» **Exercise**: Determine how many lines in the entries below contain the word "Spoilage". The reply is that number alone.

Saved entries:
--------------------------------

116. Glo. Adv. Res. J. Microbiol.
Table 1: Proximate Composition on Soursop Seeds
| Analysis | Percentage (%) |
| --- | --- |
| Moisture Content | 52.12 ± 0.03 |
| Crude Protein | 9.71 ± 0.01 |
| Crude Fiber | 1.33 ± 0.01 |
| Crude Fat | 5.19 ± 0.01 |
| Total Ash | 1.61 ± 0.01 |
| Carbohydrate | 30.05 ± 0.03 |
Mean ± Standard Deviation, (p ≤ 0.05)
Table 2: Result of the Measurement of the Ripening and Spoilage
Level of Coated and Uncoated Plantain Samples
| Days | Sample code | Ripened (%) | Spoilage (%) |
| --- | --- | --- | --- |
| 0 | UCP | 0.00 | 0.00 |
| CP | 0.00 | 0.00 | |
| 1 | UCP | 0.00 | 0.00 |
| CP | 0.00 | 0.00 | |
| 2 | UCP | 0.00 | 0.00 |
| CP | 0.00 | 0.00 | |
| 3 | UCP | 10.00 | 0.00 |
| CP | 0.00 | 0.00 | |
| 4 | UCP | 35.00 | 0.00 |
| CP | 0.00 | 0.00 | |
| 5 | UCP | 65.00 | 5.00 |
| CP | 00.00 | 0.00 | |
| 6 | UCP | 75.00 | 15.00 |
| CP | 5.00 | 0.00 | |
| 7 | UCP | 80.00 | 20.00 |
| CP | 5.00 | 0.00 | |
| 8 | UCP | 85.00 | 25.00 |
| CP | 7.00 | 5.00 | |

--------------------------------

» **Exercise solution**: 2